老年医学編「何でもいいわけではない」

 先回このコラムを更新してから複数の人から読んでますよ、また書いてくださいと声をかけていただきました。よろしければお楽しみください。

 先日夜中に歯が痛くなりました。以前から時々痛くなるのですが歯科医に診てもらっても問題ないとのことで、それなら漢方で治療すべく歯痛に効く立効散を枕元に置いています。早速枕元の漢方薬を持って〇〇散とあるので水でも大丈夫なのですが、お湯を沸かして口に含みました。立効散は飲まずに口に含むだけでも効きます。口に含んでしばらくすると痛みが軽くなって、よかったよかったとまた眠りにつきました。翌朝、おはようと挨拶すると奥さんが「足が攣りましたか?」「足は攣らないよ。でも歯が痛くなって立効散で良くなったよ。」と言って見ると何と芍薬甘草湯の開いた袋がテーブルの上にありました。何が起こったのか考えていると奥さんが「何でもいいんじゃない?」

 状況証拠から昨日の夜は立効散と間違えて芍薬甘草湯を手にしたようです。以前夜中に脚が攣ることがあり枕元に置いていたのを忘れていました。信じるものは救われるで芍薬甘草湯を口に含んで痛みがなくなったようです。芍薬甘草湯も痛みに効きますが、歯痛には使いません。芍薬甘草湯も立効散も甘草が含まれており、甘草には歯の痛みをとる作用があるとされています。だから効いたのでしょうか。甘草の入った漢方薬なら何でもよかったのか。
いや、何でもいいわけではない。漢方薬の生薬の割合は重要で少し違うと効果が全く異なります。以前葛根湯が必要な患者さんが葛根湯がないからと葛根湯川芎辛夷という鼻に効く漢方薬を使ったけど全く効かず、葛根湯を飲んだら良くなったという話を聞いたことがあります。葛根湯川芎辛夷は葛根湯に川芎と辛夷を加えただけなのに効果が全く違うのです。他にも同様のことはたくさんあります。漢方薬は構成生薬のバランスが大事なのです。
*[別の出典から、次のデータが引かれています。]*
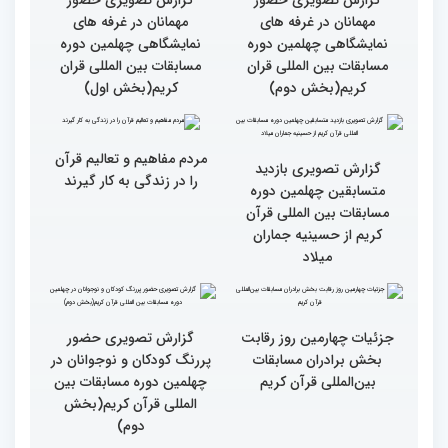
گزارش تصویری سومین روز
گزارش تصویری سومین روز
رقابت بخش بانوان چهلمین
رقابت بخش بانوان چهلمین
دوره مسابقات بین المللی
دوره مسابقات بین المللی
قرآن کریم (بخش دوم)
قرآن کریم (بخش اول)
گزارش تصویری حضور
گزارش تصویری حضور
مهمانان در غرفه های
مهمانان در غرفه های
نمایشگاهی چهلمین دوره
نمایشگاهی چهلمین دوره
مسابقات بین المللی قران
مسابقات بین المللی قران
کریم(بخش دوم)
کریم(بخش اول)
مردم مفاهیم و تعالیم قرآن
گزارش تصویری بازدید
را در زندگی به کار گیرند
متسابقین چهلمین دوره
مسابقات بین المللی قرآن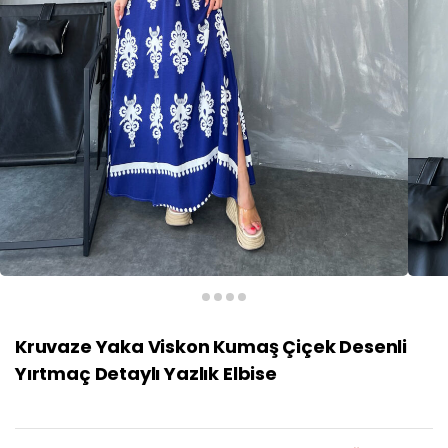
Kruvaze Yaka Viskon Kumaş Çiçek Desenli
Yırtmaç Detaylı Yazlık Elbise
 しかし、昨夜は効いた。なぜ? もし昨夜歯が痛くなって枕元に芍薬甘草湯しかなかったら、どうだったか。薬箱をひっくり返して立効散を探し、なければ仕方なくロキソニンを飲んでいたでしょう。漢方薬は効くと思って飲むと効くものです。効かないと思うと効果がありません。この薬を飲めば安心という心理的な効果が大きかったと思います。患者さんに漢方薬を飲んでもらう時も、この薬でよくなるということを信じてもらうことが治療効果につながるということを師匠から聞いたことがあります。経験的に効かないんじゃないと疑っている人には効きません。お薬を飲むときはひとまず「この薬で良くなる。」と信じて飲んだ方が早く治ると思います。もちろん副作用にも注意が必要です。多くの漢方薬に含まれる甘草は血圧を上げたりする副作用があるので飲み過ぎに注意しましょう。芍薬甘草湯を一日3回を長く飲むのは控えた方が安全です。
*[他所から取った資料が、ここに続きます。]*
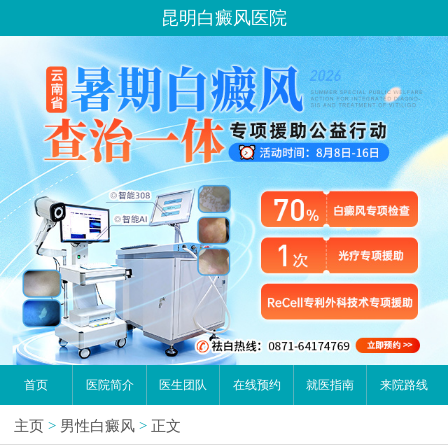
昆明白癜风医院
首页
医院简介
医生团队
在线预约
就医指南
来院路线
主页
>
男性白癜风
>
正文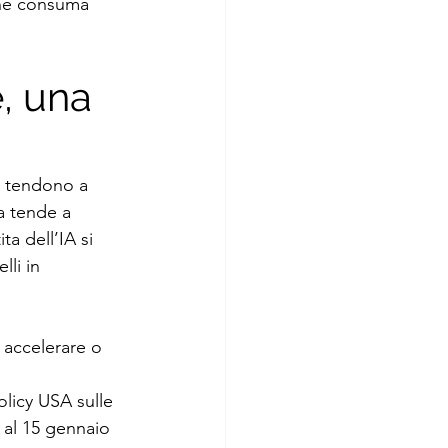
 che consuma 
, una 
i tendono a 
a tende a 
ta dell’IA si 
li in 
 accelerare o 
icy USA sulle 
 al 15 gennaio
 9月になって猛暑も終わりが近づいています。マスクもつけやすくなっていますが、最近コロナにかかったという話を耳にすることが多くなりました。街でマスクをしていない人も多くなり感染者が増えても当然でしょうが、基礎疾患のある人や、かかると重症化する人には危険な病気であることに変わりはありません。ワクチンも以前ほど積極的に打たれなくなり感染者の増加が懸念されます。感染すると症状が強くてしかも長引く人も多いようですので、これまでの経験を活かして上手にマスクを活用して予防しましょう。